Elektronische Arbeitsunfähigkeitsbescheinigung (eAU)

1. Elektronische Arbeitsunfähigkeitsbescheinigung (eAU) 

Ab 01.07.2022 sind Vertragsarztpraxen dazu verpflichtet, Arbeitsunfähigkeitsbescheinigungen elektronisch an die Krankenkassen zu übermitteln, wenn die hierfür notwendige technische Ausstattung vorhanden ist. Darüber hinaus sind Krankenkassen ab dem 01.01.2023 dazu verpflichtet, den Arbeitgebern die AU-Informationen elektronisch zur Verfügung zu stellen. Somit müssen Vertragsarztpraxen die Papierausfertigung für den Arbeitgeber nicht mehr an die Patienten aushändigen. Die technische Ausstattung zum Versand von eAUs an Krankenkassen liegt vor, wenn 

  • ein elektronischer Heilberufsausweis (eHBA) der zweiten Generation (G2.0) vorhanden ist. 
  • der Konnektor mindestens zum E-Health-Konnektor (PTV4+) upgedatet wurde. 
  • ein KIM-Account eingerichtet ist - das ePA Plus Paket über den EPIKUR Vertrieb bestellt und lizenziert wurde, 
  • EPIKUR in der Version 22.1.1 (Featureupdate) installiert wurde. 

Ab der EPIKUR Version 22.1.1 ist es möglich elektronische Arbeitsunfähigkeitsbescheinigungen direkt aus der Patientenakte oder gesammelt über die Nachrichtenzentrale an die Krankenkassen zu versenden. Hierbei ist, je nach individueller Arbeitsweise, die Nutzung von Einzel-, Stapel- oder Komfortsignatur möglich. 

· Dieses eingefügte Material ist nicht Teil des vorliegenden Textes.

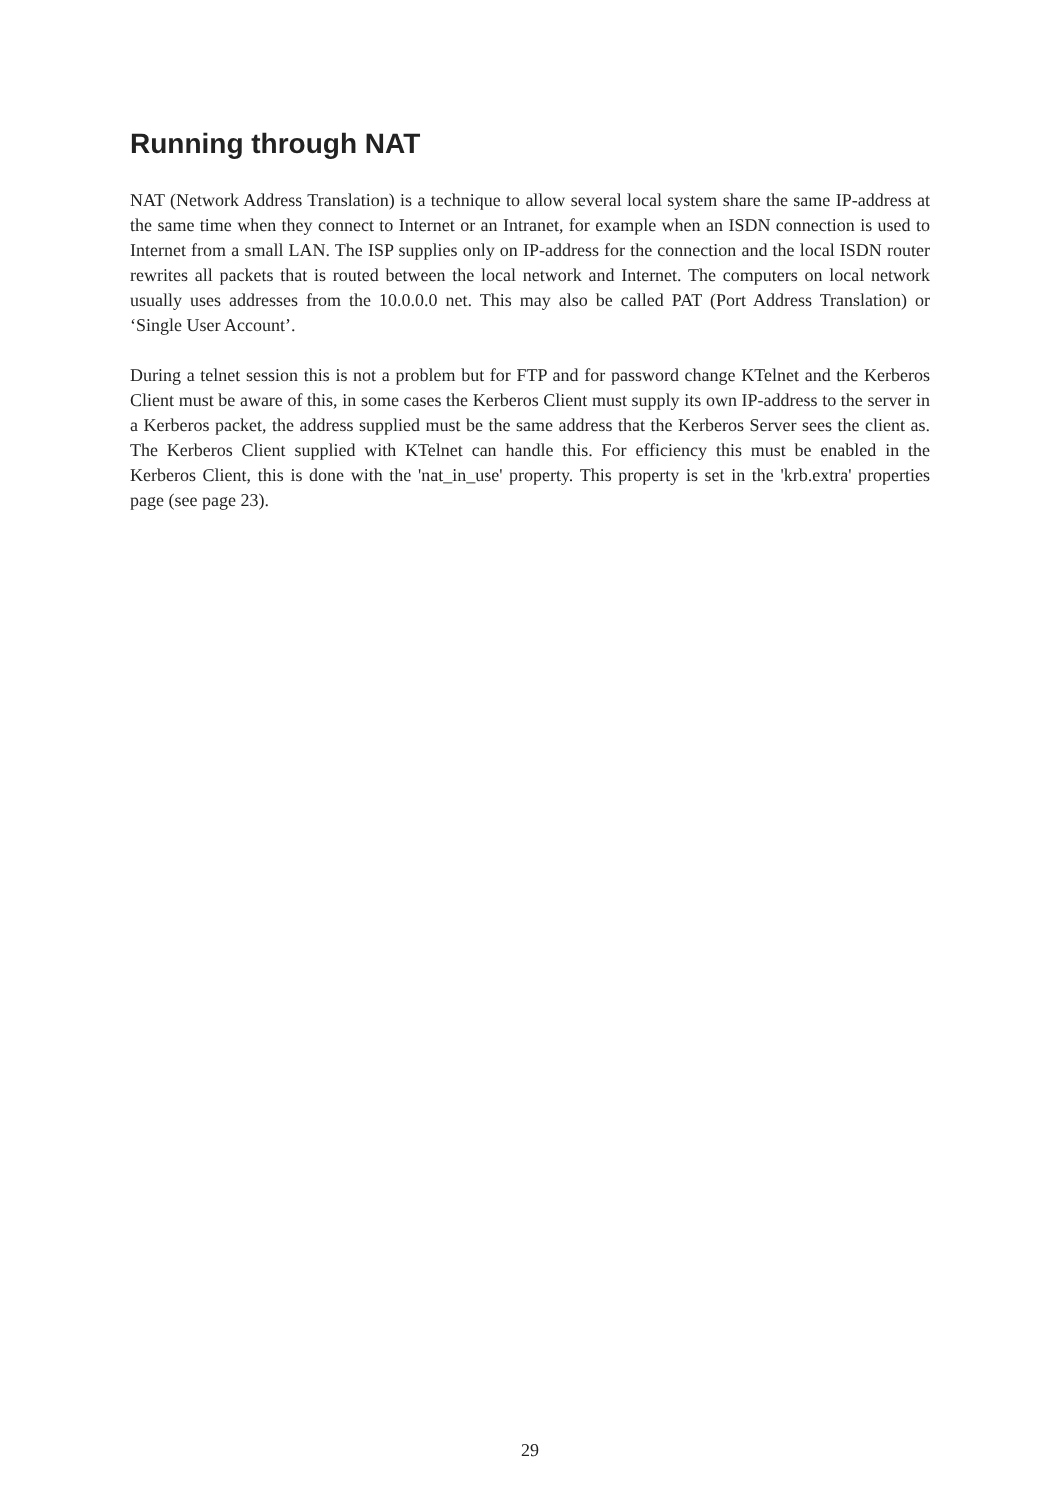Running through NAT
NAT (Network Address Translation) is a technique to allow several local system share the same IP-address at the same time when they connect to Internet or an Intranet, for example when an ISDN connection is used to Internet from a small LAN. The ISP supplies only on IP-address for the connection and the local ISDN router rewrites all packets that is routed between the local network and Internet. The computers on local network usually uses addresses from the 10.0.0.0 net. This may also be called PAT (Port Address Translation) or ‘Single User Account’.
During a telnet session this is not a problem but for FTP and for password change KTelnet and the Kerberos Client must be aware of this, in some cases the Kerberos Client must supply its own IP-address to the server in a Kerberos packet, the address supplied must be the same address that the Kerberos Server sees the client as. The Kerberos Client supplied with KTelnet can handle this. For efficiency this must be enabled in the Kerberos Client, this is done with the 'nat_in_use' property. This property is set in the 'krb.extra' properties page (see page 23).
29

Ab der EPIKUR Version 23.1.0 stehen Checkboxen zur Verfügung, um Papierausdrucke für den Arbeitgeber zu deaktivieren.


2. Voraussetzung 

Sie haben EPIKUR in der Version 22.1.1 oder höher installiert und Sie haben das ePA Plus Modul über den Vertrieb von Epikur bestellt. Sobald das darin enthaltene eAU-Modul Nutzern zugeordnet wurde, werden für diese die eAU Funktionalitäten in EPIKUR automatisch sichtbar.

Ausnahme:

Ist noch kein KIM-Account in EPIKUR eingerichtet, ist die Nutzung der eAU nicht möglich, da die eAUen über den KIM-Dienst versendet werden müssen. In diesem Fall werden keine elektronischen Arbeitsunfähigkeitsbescheinigungen generiert und es wird weiterhin das Muster 1 für die Ausstellung von Arbeitsunfähigkeitsbescheinigungen verwendet.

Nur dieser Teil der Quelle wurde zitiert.